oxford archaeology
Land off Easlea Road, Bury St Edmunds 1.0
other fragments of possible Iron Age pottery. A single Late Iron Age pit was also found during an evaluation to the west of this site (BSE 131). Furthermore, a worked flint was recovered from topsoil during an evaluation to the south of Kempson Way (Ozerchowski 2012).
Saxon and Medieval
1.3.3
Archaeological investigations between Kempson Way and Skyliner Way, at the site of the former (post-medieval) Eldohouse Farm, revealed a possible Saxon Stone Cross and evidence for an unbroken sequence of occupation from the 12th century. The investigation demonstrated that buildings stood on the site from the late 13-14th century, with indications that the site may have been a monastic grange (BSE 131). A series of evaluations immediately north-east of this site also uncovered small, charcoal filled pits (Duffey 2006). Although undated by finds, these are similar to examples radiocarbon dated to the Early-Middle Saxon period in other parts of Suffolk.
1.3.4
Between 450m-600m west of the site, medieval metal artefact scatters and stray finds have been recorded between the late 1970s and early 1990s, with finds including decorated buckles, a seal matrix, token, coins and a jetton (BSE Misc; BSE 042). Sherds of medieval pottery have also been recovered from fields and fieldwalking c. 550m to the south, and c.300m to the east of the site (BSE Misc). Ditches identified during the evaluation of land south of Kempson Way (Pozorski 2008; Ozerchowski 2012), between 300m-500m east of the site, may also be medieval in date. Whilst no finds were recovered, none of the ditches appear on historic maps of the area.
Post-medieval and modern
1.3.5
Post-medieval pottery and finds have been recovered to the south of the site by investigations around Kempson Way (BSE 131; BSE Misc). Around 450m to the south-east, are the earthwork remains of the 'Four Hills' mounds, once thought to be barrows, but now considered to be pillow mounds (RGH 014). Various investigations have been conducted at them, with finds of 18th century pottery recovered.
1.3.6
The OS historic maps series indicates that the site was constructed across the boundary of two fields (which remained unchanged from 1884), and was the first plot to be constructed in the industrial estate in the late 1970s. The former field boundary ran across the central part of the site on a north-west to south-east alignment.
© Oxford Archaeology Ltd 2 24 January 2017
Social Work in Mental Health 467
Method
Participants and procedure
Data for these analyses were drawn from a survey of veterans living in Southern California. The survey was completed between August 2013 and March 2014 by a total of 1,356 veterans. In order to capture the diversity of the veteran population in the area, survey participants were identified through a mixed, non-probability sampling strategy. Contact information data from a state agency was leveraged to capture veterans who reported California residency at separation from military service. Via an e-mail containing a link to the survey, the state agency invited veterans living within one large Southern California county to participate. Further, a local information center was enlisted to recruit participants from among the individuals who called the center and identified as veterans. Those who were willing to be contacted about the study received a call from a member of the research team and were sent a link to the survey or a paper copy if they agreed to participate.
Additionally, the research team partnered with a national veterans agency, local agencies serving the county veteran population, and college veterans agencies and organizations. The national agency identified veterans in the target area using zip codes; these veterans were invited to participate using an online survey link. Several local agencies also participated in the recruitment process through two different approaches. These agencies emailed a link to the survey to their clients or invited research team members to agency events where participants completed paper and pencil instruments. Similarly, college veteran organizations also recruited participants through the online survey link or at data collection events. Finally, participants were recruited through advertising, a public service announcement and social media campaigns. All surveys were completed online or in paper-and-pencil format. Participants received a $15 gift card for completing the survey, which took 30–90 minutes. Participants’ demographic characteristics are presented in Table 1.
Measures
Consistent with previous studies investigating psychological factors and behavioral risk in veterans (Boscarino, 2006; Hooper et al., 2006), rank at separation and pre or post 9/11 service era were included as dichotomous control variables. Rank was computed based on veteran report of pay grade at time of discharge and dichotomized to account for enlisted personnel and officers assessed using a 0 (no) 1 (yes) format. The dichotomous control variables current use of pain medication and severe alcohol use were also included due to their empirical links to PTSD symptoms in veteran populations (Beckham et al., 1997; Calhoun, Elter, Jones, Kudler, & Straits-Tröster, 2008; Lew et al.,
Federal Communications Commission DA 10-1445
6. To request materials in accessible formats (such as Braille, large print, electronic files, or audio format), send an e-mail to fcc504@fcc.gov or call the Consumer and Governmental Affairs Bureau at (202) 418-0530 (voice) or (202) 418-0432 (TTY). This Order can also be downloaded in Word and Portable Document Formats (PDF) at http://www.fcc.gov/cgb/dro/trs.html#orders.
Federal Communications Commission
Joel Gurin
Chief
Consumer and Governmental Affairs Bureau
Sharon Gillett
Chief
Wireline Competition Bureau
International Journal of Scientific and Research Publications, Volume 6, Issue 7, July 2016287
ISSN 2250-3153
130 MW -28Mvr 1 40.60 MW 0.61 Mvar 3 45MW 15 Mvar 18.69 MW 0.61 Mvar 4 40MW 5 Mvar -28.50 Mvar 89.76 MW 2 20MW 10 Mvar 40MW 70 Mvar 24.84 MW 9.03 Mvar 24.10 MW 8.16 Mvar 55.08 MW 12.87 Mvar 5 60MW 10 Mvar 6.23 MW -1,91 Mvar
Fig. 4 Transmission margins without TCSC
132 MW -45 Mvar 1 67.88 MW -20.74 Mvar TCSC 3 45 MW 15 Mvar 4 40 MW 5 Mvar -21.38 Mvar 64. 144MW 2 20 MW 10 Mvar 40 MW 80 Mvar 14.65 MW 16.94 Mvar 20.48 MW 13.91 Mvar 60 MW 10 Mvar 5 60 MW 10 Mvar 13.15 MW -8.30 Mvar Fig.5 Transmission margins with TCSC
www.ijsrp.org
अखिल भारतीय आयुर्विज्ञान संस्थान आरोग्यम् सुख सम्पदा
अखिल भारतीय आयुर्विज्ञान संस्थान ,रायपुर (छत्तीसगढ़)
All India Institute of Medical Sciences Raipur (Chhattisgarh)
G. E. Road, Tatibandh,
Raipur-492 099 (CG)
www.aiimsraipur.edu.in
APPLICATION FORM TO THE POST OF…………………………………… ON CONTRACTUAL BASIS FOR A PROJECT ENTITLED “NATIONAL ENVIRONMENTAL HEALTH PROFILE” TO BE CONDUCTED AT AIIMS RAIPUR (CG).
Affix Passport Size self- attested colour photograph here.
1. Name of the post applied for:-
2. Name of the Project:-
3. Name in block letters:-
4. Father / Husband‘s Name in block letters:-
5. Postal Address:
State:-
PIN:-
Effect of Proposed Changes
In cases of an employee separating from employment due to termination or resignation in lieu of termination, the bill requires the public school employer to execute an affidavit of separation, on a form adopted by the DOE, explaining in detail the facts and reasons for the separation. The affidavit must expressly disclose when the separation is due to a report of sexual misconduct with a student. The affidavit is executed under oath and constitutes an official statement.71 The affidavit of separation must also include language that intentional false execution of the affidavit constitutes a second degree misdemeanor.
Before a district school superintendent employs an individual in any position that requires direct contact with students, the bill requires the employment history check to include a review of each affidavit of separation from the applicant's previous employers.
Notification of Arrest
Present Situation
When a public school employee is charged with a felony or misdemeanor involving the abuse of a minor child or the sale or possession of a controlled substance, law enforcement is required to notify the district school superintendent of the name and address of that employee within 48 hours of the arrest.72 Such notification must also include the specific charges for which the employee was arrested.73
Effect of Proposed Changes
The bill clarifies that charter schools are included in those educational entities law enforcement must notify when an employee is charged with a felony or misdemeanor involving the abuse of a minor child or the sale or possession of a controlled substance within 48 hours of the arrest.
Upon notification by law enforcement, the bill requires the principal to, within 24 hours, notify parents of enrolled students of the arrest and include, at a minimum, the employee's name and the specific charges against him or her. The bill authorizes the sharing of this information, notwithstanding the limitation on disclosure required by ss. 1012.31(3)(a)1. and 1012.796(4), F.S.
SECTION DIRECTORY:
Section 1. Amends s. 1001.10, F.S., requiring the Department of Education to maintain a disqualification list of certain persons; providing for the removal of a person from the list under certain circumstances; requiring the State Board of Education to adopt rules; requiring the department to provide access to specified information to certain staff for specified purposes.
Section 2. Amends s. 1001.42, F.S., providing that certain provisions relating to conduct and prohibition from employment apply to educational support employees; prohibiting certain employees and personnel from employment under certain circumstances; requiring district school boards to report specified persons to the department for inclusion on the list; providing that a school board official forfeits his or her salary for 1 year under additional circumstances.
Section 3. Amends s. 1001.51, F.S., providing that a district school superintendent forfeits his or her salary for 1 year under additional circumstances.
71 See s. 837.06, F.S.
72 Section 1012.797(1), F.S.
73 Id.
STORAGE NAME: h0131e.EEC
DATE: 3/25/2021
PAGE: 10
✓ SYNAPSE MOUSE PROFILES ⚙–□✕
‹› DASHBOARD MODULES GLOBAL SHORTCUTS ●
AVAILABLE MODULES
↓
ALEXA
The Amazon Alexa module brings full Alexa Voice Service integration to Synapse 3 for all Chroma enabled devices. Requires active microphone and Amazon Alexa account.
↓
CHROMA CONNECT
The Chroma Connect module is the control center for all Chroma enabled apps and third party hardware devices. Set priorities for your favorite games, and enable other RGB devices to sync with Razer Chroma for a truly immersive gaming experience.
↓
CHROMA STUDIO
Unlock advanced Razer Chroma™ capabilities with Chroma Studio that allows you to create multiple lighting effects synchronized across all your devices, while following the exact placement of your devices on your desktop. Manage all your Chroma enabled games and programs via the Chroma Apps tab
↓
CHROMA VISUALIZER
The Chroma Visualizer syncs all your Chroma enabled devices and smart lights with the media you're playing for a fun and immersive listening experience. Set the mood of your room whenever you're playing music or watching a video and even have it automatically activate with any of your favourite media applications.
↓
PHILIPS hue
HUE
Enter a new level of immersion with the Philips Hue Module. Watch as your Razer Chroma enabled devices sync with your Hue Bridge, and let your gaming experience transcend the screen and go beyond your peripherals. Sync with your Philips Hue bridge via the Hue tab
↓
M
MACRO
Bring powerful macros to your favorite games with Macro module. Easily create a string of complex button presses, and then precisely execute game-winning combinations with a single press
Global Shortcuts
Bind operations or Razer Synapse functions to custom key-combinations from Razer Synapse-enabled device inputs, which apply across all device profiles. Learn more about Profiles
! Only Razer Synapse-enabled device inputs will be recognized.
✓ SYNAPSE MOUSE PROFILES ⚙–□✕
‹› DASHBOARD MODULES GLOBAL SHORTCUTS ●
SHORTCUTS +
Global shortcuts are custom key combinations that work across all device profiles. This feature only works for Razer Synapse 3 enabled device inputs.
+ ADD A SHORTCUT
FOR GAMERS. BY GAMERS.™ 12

——————————

# Task description
Quote, word for word, every line starting at the one that contains "Bind operations or" and ending with the final line of the entries.

# Result below
Bind operations or Razer Synapse functions to custom key-combinations from Razer Synapse-enabled device inputs, which apply across all device profiles. Learn more about Profiles
! Only Razer Synapse-enabled device inputs will be recognized.
✓ SYNAPSE MOUSE PROFILES ⚙–□✕
‹› DASHBOARD MODULES GLOBAL SHORTCUTS ●
SHORTCUTS +
Global shortcuts are custom key combinations that work across all device profiles. This feature only works for Razer Synapse 3 enabled device inputs.
+ ADD A SHORTCUT
FOR GAMERS. BY GAMERS.™ 12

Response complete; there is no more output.